══ Provided text ══

Example of Encoded Operator + Encoded Operand f = 010110 x = 000011 [f, x] = 010110 000011

That combined sequence can become an instruction-like object: some bits say what operation to perform, and other bits say which operands, registers, addresses, destinations, or extra rules are involved.

So the expression:

$$f(x)$$

can become something more physical:

[operator bits | operand bits | destination bits | boundary rules]

Note: I prefer to call them "operator bits" in line with algebra, but industry usually calls them "opcode bits".

This is where the clean algebra starts turning into an instruction format, protocol, packet, micro-op, hardware control word, or dataflow token.

And once that happens, the machine needs to parse the sequence.

Where does the operator field end? Where do the operands begin? Is the operand a value or an address? Is the destination implicit or explicit? How wide is each field? Is the instruction fixed-width or variable-width? Does the next stage know how to decode it?

Again, boundaries.

Again, transport.

Again, memory.

The math was compact. The physical representation needs a protocol.

Compiler Translation Is Algebra Translation A compiler is not merely turning "human-readable code" into "machine code". At a deeper level, it is translating one algebra into another. A high-level language gives us abstract operators, types, functions, objects, arrays, loops, and memory models. The target machine gives us a different algebra: registers, loads, stores, branches, arithmetic operations, memory addresses, calling conventions, and eventually micro-ops and control signals.

So compilation is a translation process: take the rich algebra the programmer wants to use, then map it onto the smaller, stricter, physical algebra the machine actually supports.

f May Not Fit

Sometimes f is too large to implement directly.

Maybe the hardware does not support the operation natively. Maybe the function is too big for one LUT. Maybe it needs multiple instructions. Maybe it needs several stages. Maybe it needs a whole graph of smaller operations. If there is no feedback or cycle, that graph may be a DAG, a directed acyclic graph. If state feeds back into the next step, the graph may have cycles.

So instead of:

$$f(x)$$

we get:

$$g(h(x))$$

or more generally:

$$f = f_n \circ f_{n-1} \circ \cdots \circ f_1$$

This is the important move:

A function in math may become a graph in hardware.

In software, that graph may be instructions, basic blocks, control flow, data flow, tasks, operators, or services.

In hardware, it may be gates, LUTs, adders, muxes, registers, buses, DSP blocks, pipeline stages, or finite state machines.

In data systems, it may be scan, filter, project, join, aggregate, sort, shuffle, materialize.

Same pattern.

The abstract function gets decomposed into smaller physical relations that the hardware can actually execute.

This is why "implementation detail" is not a small thing. In physical computing, implementation is where the abstract function either survives or dies.

x May Not Fit Either

Now flip the problem.

Maybe f is fine, but x is too big.

The input may not arrive all at once. It may arrive in chunks, packets, cache lines, pages, frames, etc.

═══
══ Records shown ══

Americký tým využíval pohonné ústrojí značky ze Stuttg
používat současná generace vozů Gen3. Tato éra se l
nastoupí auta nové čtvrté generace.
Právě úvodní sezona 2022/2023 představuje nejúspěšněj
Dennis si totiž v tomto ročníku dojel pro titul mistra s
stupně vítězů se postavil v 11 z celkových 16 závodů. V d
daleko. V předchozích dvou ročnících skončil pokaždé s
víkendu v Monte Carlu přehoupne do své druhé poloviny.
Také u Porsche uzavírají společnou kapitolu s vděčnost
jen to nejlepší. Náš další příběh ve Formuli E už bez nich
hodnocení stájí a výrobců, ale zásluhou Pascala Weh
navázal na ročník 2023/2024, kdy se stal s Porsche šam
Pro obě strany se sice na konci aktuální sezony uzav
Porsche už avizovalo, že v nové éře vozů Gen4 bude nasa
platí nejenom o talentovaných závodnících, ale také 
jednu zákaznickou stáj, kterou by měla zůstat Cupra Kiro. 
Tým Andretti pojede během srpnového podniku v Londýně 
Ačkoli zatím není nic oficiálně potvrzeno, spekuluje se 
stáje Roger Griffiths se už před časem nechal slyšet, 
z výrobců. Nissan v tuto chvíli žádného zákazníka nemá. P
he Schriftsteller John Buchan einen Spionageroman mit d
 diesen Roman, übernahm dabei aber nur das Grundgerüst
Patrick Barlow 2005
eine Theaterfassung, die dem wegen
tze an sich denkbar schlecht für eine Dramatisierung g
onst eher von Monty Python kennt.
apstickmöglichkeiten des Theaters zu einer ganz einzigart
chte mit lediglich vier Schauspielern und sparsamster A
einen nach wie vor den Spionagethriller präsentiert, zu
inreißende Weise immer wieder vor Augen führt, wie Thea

═══

Exercises:
(1) Please output the passage on math and hardware between "This is the" and "sort, shuffle, materialize.", inclusive.
(2) Answer these questions from the passage on math and hardware:
(a) What does industry usually call "operator bits"?
(b) What is a graph with no feedback or cycle called?
(c) In physical computing, where does the abstract function either survive or die?
Nothing in the listing is needed.

List of solutions:
(1)
This is the important move:

A function in math may become a graph in hardware.

In software, that graph may be instructions, basic blocks, control flow, data flow, tasks, operators, or services.

In hardware, it may be gates, LUTs, adders, muxes, registers, buses, DSP blocks, pipeline stages, or finite state machines.

In data systems, it may be scan, filter, project, join, aggregate, sort, shuffle, materialize.

(2)
(a) Opcode bits.
(b) A DAG, a directed acyclic graph.
(c) In implementation.